The government confirmed three more deaths from Covid-19 on Friday as Argentina’s death toll from the coronavirus pandemic rose to 356.
Officials at the Health Ministry also revealed that Argentina had registered the highest number of confirmed cases since the pandemic began – 345 new cases, lifting the total infected to 7,479.
With more Argentines returning to work over the past seven days, reports emerged this week that officials are concerned by the rise in numbers, especially in impoverished neighbourhoods.
The fatalities recorded Friday were all men – two aged 90 and 68 from Buenos Aires Province and one 58-year-old in Chaco – officials said.
On Thursday, Argentina suffered 15 deaths alone, with eight reported the night before.
The main fears continue to be focused on Buenos Aires and its surroundings – of the 345 new cases confirmed Friday, 214 are from the capital, with 86 from Buenos Aires Province.
The average age of the deceased is 75 years old, the Health Ministry said, with 84 percent of victims aged over 60.
More concerning for officials in the City is the number of infections being recorded in the capital’s villas, or shantytowns – around a third of all cases in Buenos Aires. Villa 31, one of the poorest and most densely populated barrios, in particular has shown a spike in the number of Covid-19 infections, worrying authorities hoping to ease the capital's two-month lockdown in the coming weeks.
The infection and death rates have placed a question-mark over the partial relaxation of quarantine announced at the end of last week by President Alberto Fernández. This next phase – which included authorising factories and shops to re-open after a seven-week lockdown, while heeding sanitary protocols as well as restricted recreational outings for children – duly came into effect at the start of the week, causing road congestion to become a new problem at times as around half a million people returned to work in Buenos Aires alone.
The potential hotspots for officials are prisons, nursing homes and vulnerable neighbourhoods. Coronavirus testing has been focused on these areas in recent weeks. In Villa 31, more than 50 percent of the tests so far have been positive, reports said this week.
"The results are worrying," said Fernández last week, as he extended a lockdown in the Buenos Aires metropolitan area – which has 80 percent of Argentina's cases – to May 24.
Researchers create new test
On Friday, the government announced news that may help the battle against the virus –
Argentine researchers have developed a new fast and efficient kit to test for Covid-19 rapidly, President Alberto Fernández announced.

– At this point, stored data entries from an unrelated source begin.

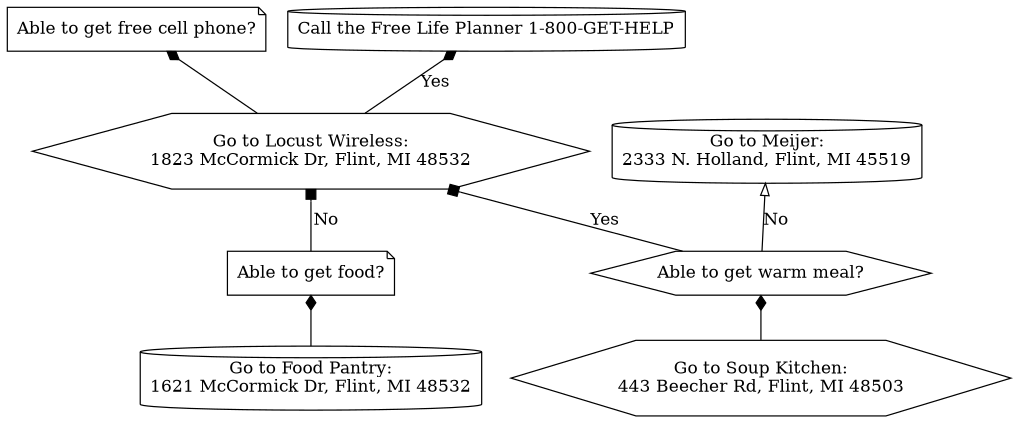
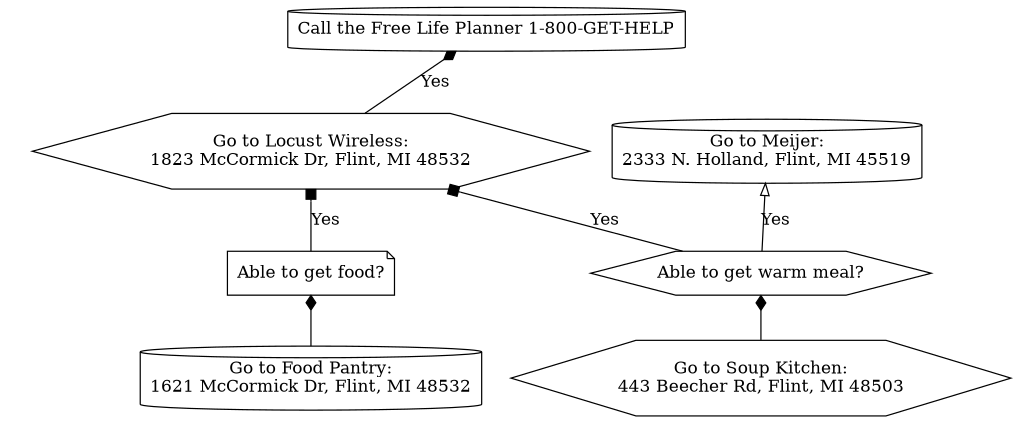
  digraph {
    rankdir=BT
    node [shape=cylinder]
    edge [arrowhead=diamond]
    n1 [label="Go to Food Pantry:\n1621 McCormick Dr, Flint, MI 48532"]
    n2 [label="Able to get food?" shape=note]
    n3 [label="Go to Locust Wireless:\n1823 McCormick Dr, Flint, MI 48532" shape=hexagon]
-   n4 [label="Able to get free cell phone?" shape=note]
    n5 [label="Call the Free Life Planner 1-800-GET-HELP"]
    n6 [label="Go to Soup Kitchen:\n443 Beecher Rd, Flint, MI 48503" shape=hexagon]
    n7 [label="Able to get warm meal?" shape=hexagon]
    n8 [label="Go to Meijer:\n2333 N. Holland, Flint, MI 45519"]
    n1 -> n2
-   n2 -> n3 [arrowhead=box label=No]
-   n3 -> n4
+   n2 -> n3 [arrowhead=box label=Yes]
    n3 -> n5 [label=Yes]
    n6 -> n7
    n7 -> n3 [arrowhead=box label=Yes]
-   n7 -> n8 [arrowhead=onormal label=No]
+   n7 -> n8 [arrowhead=onormal label=Yes]
  }
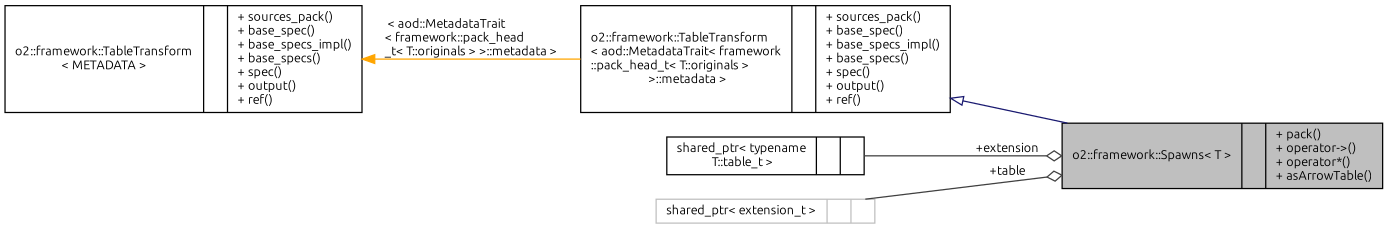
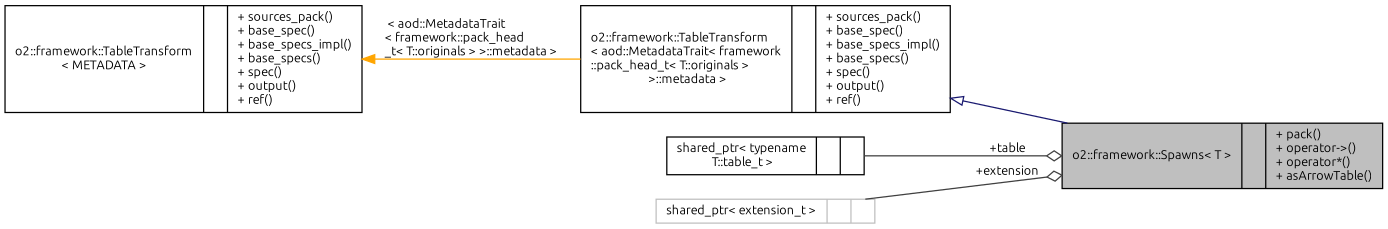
  digraph {
    fontname=Ubuntu
    rankdir=LR
    node [color=black fontname=Ubuntu fontsize=10 shape=record]
    edge [color=grey25 fontname=Ubuntu fontsize=10 labelfontname=Helvetica labelfontsize=10 style=solid]
    n1 [fillcolor=grey75 fontcolor=black height=0.2 label="{o2::framework::Spawns\< T \>\n||+ pack()\l+ operator-\>()\l+ operator*()\l+ asArrowTable()\l}" style=filled width=0.4]
    n2 [height=0.2 label="{o2::framework::TableTransform\l\< aod::MetadataTrait\< framework\l::pack_head_t\< T::originals \>\l \>::metadata \>\n||+ sources_pack()\l+ base_spec()\l+ base_specs_impl()\l+ base_specs()\l+ spec()\l+ output()\l+ ref()\l}" width=0.4]
    n3 [height=0.2 label="{o2::framework::TableTransform\l\< METADATA \>\n||+ sources_pack()\l+ base_spec()\l+ base_specs_impl()\l+ base_specs()\l+ spec()\l+ output()\l+ ref()\l}" width=0.4]
    n4 [height=0.2 label="{shared_ptr\< typename\l T::table_t \>\n||}" width=0.4]
    n5 [color=grey75 height=0.2 label="{shared_ptr\< extension_t \>\n||}" width=0.4]
    n2 -> n1 [arrowtail=onormal color=midnightblue dir=back]
    n3 -> n2 [color=orange dir=back label=" \< aod::MetadataTrait\l\< framework::pack_head\l_t\< T::originals \> \>::metadata \>"]
-   n4 -> n1 [arrowhead=odiamond label=" +extension"]
-   n5 -> n1 [arrowhead=odiamond label=" +table"]
+   n4 -> n1 [arrowhead=odiamond label=" +table"]
+   n5 -> n1 [arrowhead=odiamond label=" +extension"]
  }
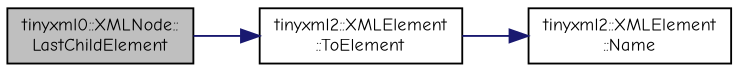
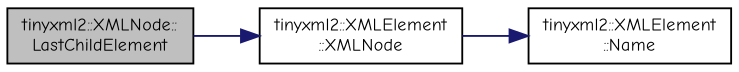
  digraph {
    fontname="Comic Neue"
    rankdir=LR
    node [color=black fillcolor=white fontname="Comic Neue" fontsize=10 shape=record style=filled]
    edge [color=midnightblue fontname="Comic Neue" fontsize=10 labelfontname=Helvetica labelfontsize=10 style=solid]
-   n1 [fillcolor=grey75 fontcolor=black height=0.2 label="tinyxml0::XMLNode::\lLastChildElement" width=0.4]
-   n2 [height=0.2 label="tinyxml2::XMLElement\l::ToElement" width=0.4]
+   n1 [fillcolor=grey75 fontcolor=black height=0.2 label="tinyxml2::XMLNode::\lLastChildElement" width=0.4]
+   n2 [height=0.2 label="tinyxml2::XMLElement\l::XMLNode" width=0.4]
    n3 [height=0.2 label="tinyxml2::XMLElement\l::Name" width=0.4]
    n1 -> n2
    n2 -> n3
  }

The development of the “NEOKIT-COVID-19” is an essential tool in the Health Ministry’s strategy to begin implementing widespread testing. It should help to dramatically lower testing times, officials said, being much easier to store and execute than the traditional PCR (polymerase chain reaction) tests, which take up to seven hours to deliver results and require the use of complex equipment.
The test was jointly developed by the Science, Technology and Productive Innovation Ministry, the CONICET government research agency, the National Research and Development Agency, and scientists from the Dr. César Milstein Institute of Science and Technology, a statement said.
President Fernández’s pre-recorded message hailing the development was transmitted in a press conference during a press conference yesterday led by Health Minister Ginés González García and Science, Technology and Innovation Minister Roberto Salvarezza at the official presidential residence in Olivos.
“This [test] was created by Argentine researchers and it is produced by an Argentine laboratory,” noted the president, laying on the patriotism heavily. “This is so important for the development of a nation because it proves we do not depend on others, that we can fend for ourselves, that is sovereignty, that is what everyone must understand.”
Fernández went on to explain that the new “fast test” is more efficient in that it cuts down the waiting time until results are ready, “allowing us to identify those who are infected and have no symptoms, which is one of the problems we’re always mentioning.”
The Health Ministry expects the first 10,000 tests to be produced in the next 10 days, while capacity should be ramped up to 100,000 weekly tests in the short term.
Argentina has previously come under criticism for its relative lack of testing, compared to many other nations.